I haven’t yet got my head round the whole programme, but I see they have a lot of local talent, with many Scottish authors. I have worked out how to tell if there can be a live audience, and I will see if I can get a grip on where the author will be; in Edinburgh, or in their own kitchen.

If you don’t plan to be in your kitchen, tickets can be fought over on July 22nd. Read the programme. Plan. And go!

The tea nook

We made our Book Nook debut yesterday, Daughter and I. It had been a long time coming. This second-hand bookshop in Stirling was due to open around the time of the first lockdown. Then it did open during the freer parts of last year, but we weren’t so fast on our feet. The bouncy Kirkland Ciccone attended. Every week, or so it seemed. So I felt that he might carry the place forward on his own.

But yesterday, we had cause to visit the street it’s in anyway, and decided the time had come to actually enter and have a look around. Daughter looked around a lot, as she had time to kill while I ‘visited’ the nearby barber shop…
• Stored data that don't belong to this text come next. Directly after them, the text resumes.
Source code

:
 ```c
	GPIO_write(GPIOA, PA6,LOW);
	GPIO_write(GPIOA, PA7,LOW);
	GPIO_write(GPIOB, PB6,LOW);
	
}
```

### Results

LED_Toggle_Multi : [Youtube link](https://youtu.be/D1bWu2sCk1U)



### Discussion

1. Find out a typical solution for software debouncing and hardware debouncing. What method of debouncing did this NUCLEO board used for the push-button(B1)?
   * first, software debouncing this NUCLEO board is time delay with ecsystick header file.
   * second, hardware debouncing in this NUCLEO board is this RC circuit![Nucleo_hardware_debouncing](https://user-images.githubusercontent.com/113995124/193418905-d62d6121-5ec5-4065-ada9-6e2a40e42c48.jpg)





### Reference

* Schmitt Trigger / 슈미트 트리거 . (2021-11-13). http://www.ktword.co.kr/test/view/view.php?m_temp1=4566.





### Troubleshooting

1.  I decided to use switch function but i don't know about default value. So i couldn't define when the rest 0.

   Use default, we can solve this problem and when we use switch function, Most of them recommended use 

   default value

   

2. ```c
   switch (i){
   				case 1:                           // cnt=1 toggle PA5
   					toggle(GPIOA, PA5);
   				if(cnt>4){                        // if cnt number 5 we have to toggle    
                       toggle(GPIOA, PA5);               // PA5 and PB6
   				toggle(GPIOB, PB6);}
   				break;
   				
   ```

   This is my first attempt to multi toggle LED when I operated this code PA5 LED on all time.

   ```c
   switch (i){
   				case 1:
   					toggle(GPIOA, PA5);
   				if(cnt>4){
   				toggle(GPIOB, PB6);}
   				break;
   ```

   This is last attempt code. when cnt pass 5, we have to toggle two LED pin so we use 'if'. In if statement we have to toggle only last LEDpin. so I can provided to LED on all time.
And then, because this is almost more café with [lots of] books than bookshop with added tea, we had something to eat. Lunch bagel for Daughter and tea and cake for me. All the cakes bar one was chocolate, so I ordered the ‘much healthier’ carrot version. I should let them know that while chocolate is the nicest thing on earth to eat, some of us can’t.

Anyway. The china was rather nice, and so was the presentation of everything. Mark Twain marked – haha – our table. Even the carrot was suitably unhealthy, and I understand the bagel was acceptable too. We chose the table next to the YA section. Obviously.

I was sufficiently tired after the barber’s, so we mostly looked at the books from a distance and promised ourselves that the books will get more and closer attention next time. There are a lot of books. Although Daughter said she recognised most of them from our shelves at home, this might have been an exaggeration.

The whole shop is quite large. Airy. Very nicely decorated. It’s everything I’d have wanted to do myself, but have now been spared from having to do. Someone else did it for me, including painting the shelves a rather nice green colour.